During our reunions, we slip into our by-now prescribed personae. Ed is the strongest climber among us oldsters, blithely leading trad 5.10s and the occasional 5.11 at an age when, thanks to missing knee cartilage, he can climb better than he can walk. Matt has become the Weegee of our outings, sneaking around the cliffs with his Nikon lenses and catching us in poses we never knew we struck. Chris Wejchert, burstingly proud of the fact that his son has become one of New England’s top mountaineers, at the same time wonders whether it was wise to infect his kid with the hazardous summit fever that animated his own youth. Chris Gulick is an inexhaustible source of stories about our hijinks in the 1970s and ‘80s, tales that only get more Rabelaisian each time he tells them. (All the more fun, as Maria José, Anne-Laure, and Michael had never heard them before.)

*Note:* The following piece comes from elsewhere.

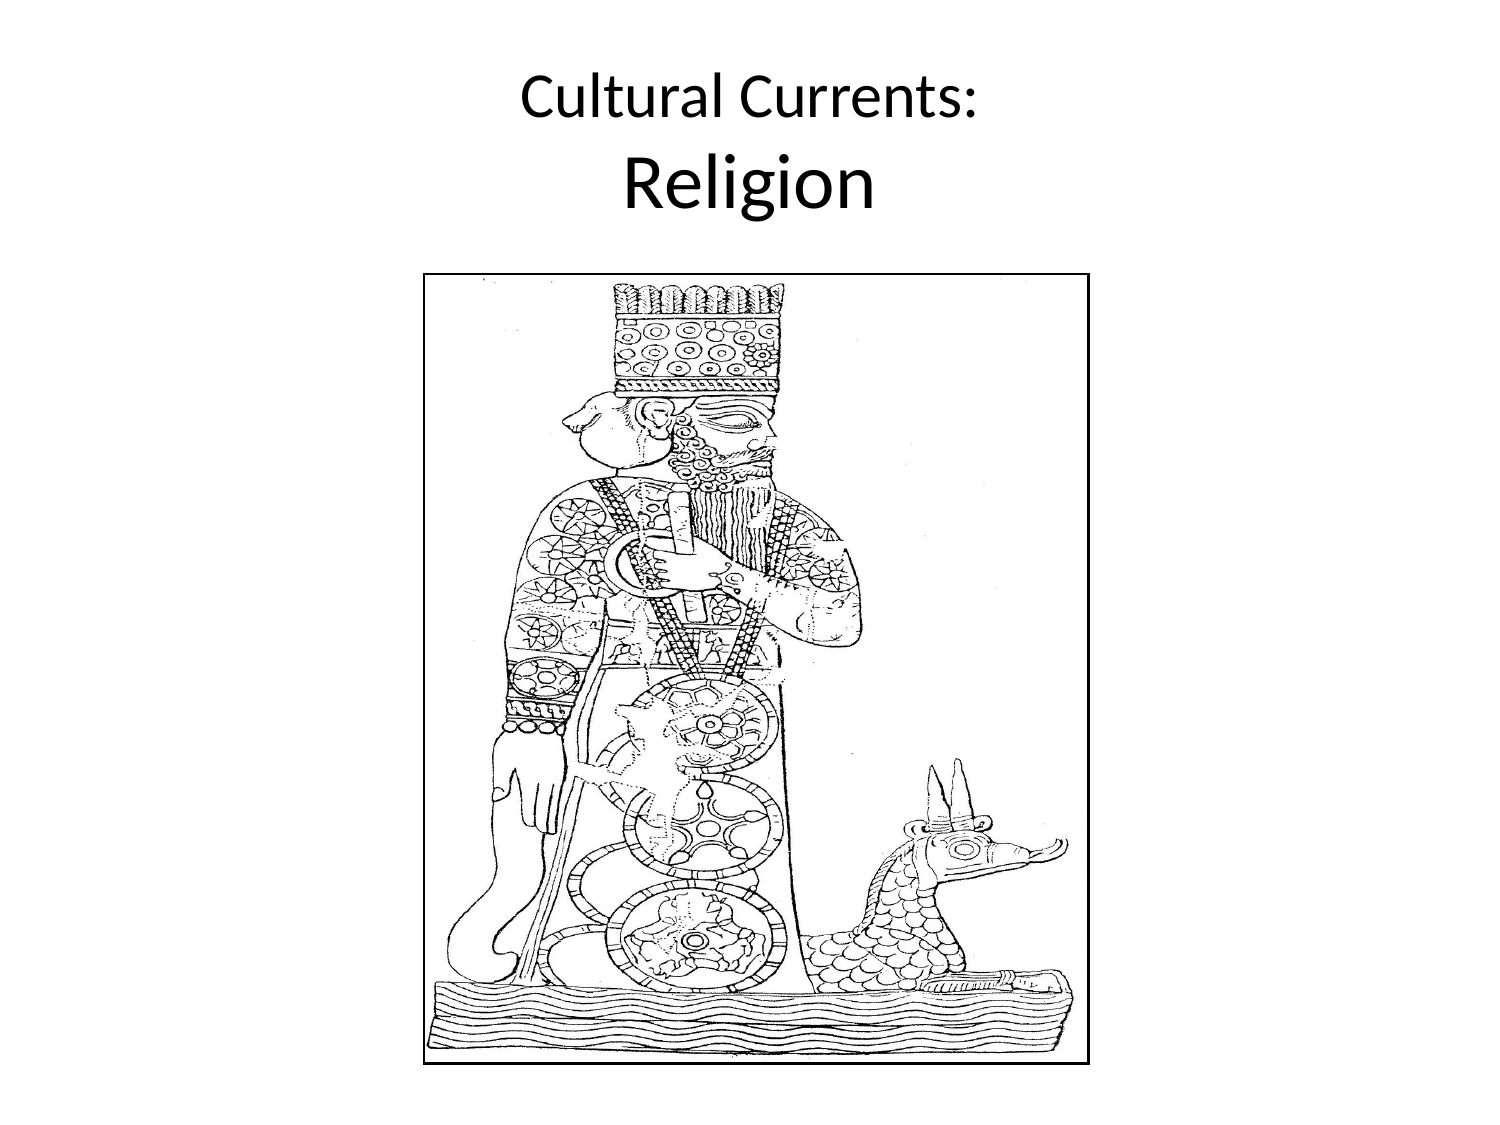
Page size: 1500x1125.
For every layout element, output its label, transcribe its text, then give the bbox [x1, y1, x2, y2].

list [424, 274, 1088, 1063]
title Cultural Currents: Religion [75, 45, 1425, 233]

What’s great about it all is that we’re still climbing, some us more than half a century after we first tied into a goldline rope with a bowline on a coil. Still climbing rock, long after we’ve abandoned our dreams of glory on the touch football field or the basketball court.

All too soon this June, it was time to leave. In seven days together, we hadn’t had a cross word or a leader fall long enough to scare either climber or belayer. A month later, scattered to the corners of our ordinary lives, we’re still e-mailing each other and trading photos, closing, as often as not, “Yeah, Mammoth was great.”

Hey Gang, I have a proposal. Bariloche can wait. I still want to climb on Psycho Killer Rock and Gong Show Crag, and I want to see Ed leading 5.10s after he’s turned 70. Let’s head back to Mammoth in 2014. Whaddya say?